INSTRUCTIONS.
1. Decide whether each statement below agrees with the post about texting an OkCupid match, answering yes or no for each and quoting the words of the post that settle it: (a) The writer had been texting the man for a couple of weeks. (b) The man's friend had been diagnosed with bipolar disorder. (c) The writer replied to the man within an hour of his last message.
2. Reproduce word for word the part of the post about texting an OkCupid match that runs from "I told him I was" down to "to that question.".

The “P” in “PMS” stands for “pugilistic”

Apparently I’m so much of a flirt that men think it’s my default setting?

I’ve been texting with an OkCupid guy for a couple weeks. Today’s conversation began with him saying he hadn’t texted yesterday because his work life had been turned upside down, and then he found out his friend had been diagnosed paranoid schizophrenic.

I told him I was sorry, that sucked, and I hoped the weekend treated him better. He asked how my week was going, and I said, “Pretty good, no complaints,” because that is the answer to that question.

Then he asked if I was “still being a proper lady,” a joke I’ve been making about trying not to flirt too much before we actually meet.

Uh… Sorry, my bad. Didn’t know “paranoid schizophrenic” was supposed to affect my panty places. Should I have said, “Bummer. So, hey, how’s your dick doing?”

I told him it seemed odd to respond with smut, and he seemed pissy and said, “I was just explaining why my attentions had been elsewhere. But the turbulence has cleared and I’m back to blue skies now.”

OK. Well, sorry again. I didn’t notice the sun shining out of your ass, and didn’t know I was obligated to taste your rainbow whenever you feel like flirting.

I started composing a response, but everything I typed just sounded cunty. I put the phone down so I could think before I spoke.

My level of irritation caused me to go do the math on my menstrual cycle, because this bitchface felt prescient. And yep, should be any day now.

When I hadn’t answered an hour later, he followed up with, “Did I offend?” Yes. Yes, you did, but I don’t know if it makes sense that you did, or if I’m projecting issues from a previous “relationshit.” I need a minute. Plus, hi, there’s this new thing called work? I waited a day, you can’t wait an hour? No. That’s not how this is gonna go. <– Oof. Yeah, now that I write that, it’s related to past events, for sure. Doesn’t mean I shouldn’t be offended, but I should take it into account.

Transcribed page contents.
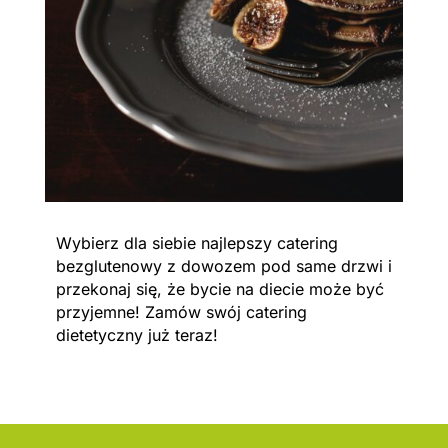
Wybierz dla siebie najlepszy catering
bezglutenowy z dowozem pod same drzwi i
przekonaj się, że bycie na diecie może być
przyjemne! Zamów swój catering
dietetyczny już teraz!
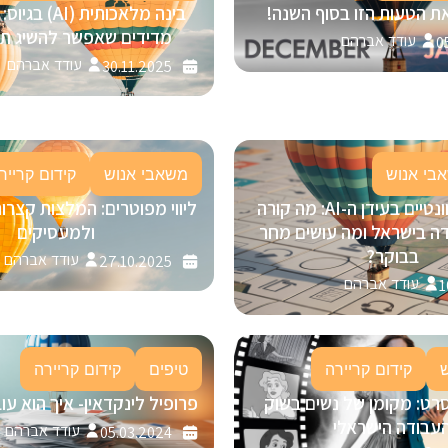
ת הטעות הזו בסוף השנה!
מדידים שאפשר להשיג תוך 30 י
עודד אברהם
0
עודד אברהם
30.11.2025
בי אנוש
משאבי אנוש
קידום קרייר
להישאר רלוונטיים בעידן ה-AI: מה קורה
ליווי מפוטרים: המלצות קצרו
ה בישראל ומה עושים מחר
ולמעסיקים
בבוקר?
עודד אברהם
27.10.2025
עודד אברהם
1
קידום קריירה
טיפים
קידום קריירה
רט: מקומן של נשים בשוק
פרופיל לינקדאין- איך הוא ע
עבודה הישראלי
עודד אברהם
05.03.2024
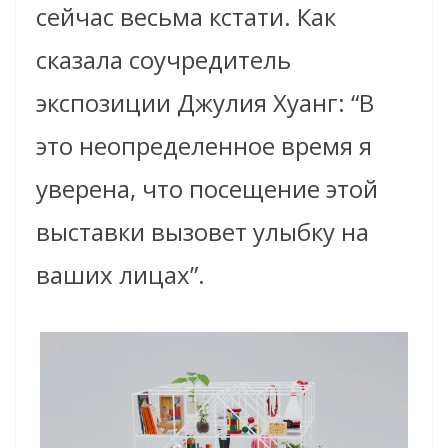
сейчас весьма кстати. Как
сказала соучредитель
экспозиции Джулия Хуанг: “В
это неопределенное время я
уверена, что посещение этой
выставки вызовет улыбку на
ваших лицах”.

OUTPUTS FOR THE TASKS.
1.
(a) Yes: "I’ve been texting with an OkCupid guy for a couple weeks."
(b) No: "then he found out his friend had been diagnosed paranoid schizophrenic."
(c) No: "When I hadn’t answered an hour later, he followed up with, “Did I offend?”"

2.
I told him I was sorry, that sucked, and I hoped the weekend treated him better. He asked how my week was going, and I said, “Pretty good, no complaints,” because that is the answer to that question.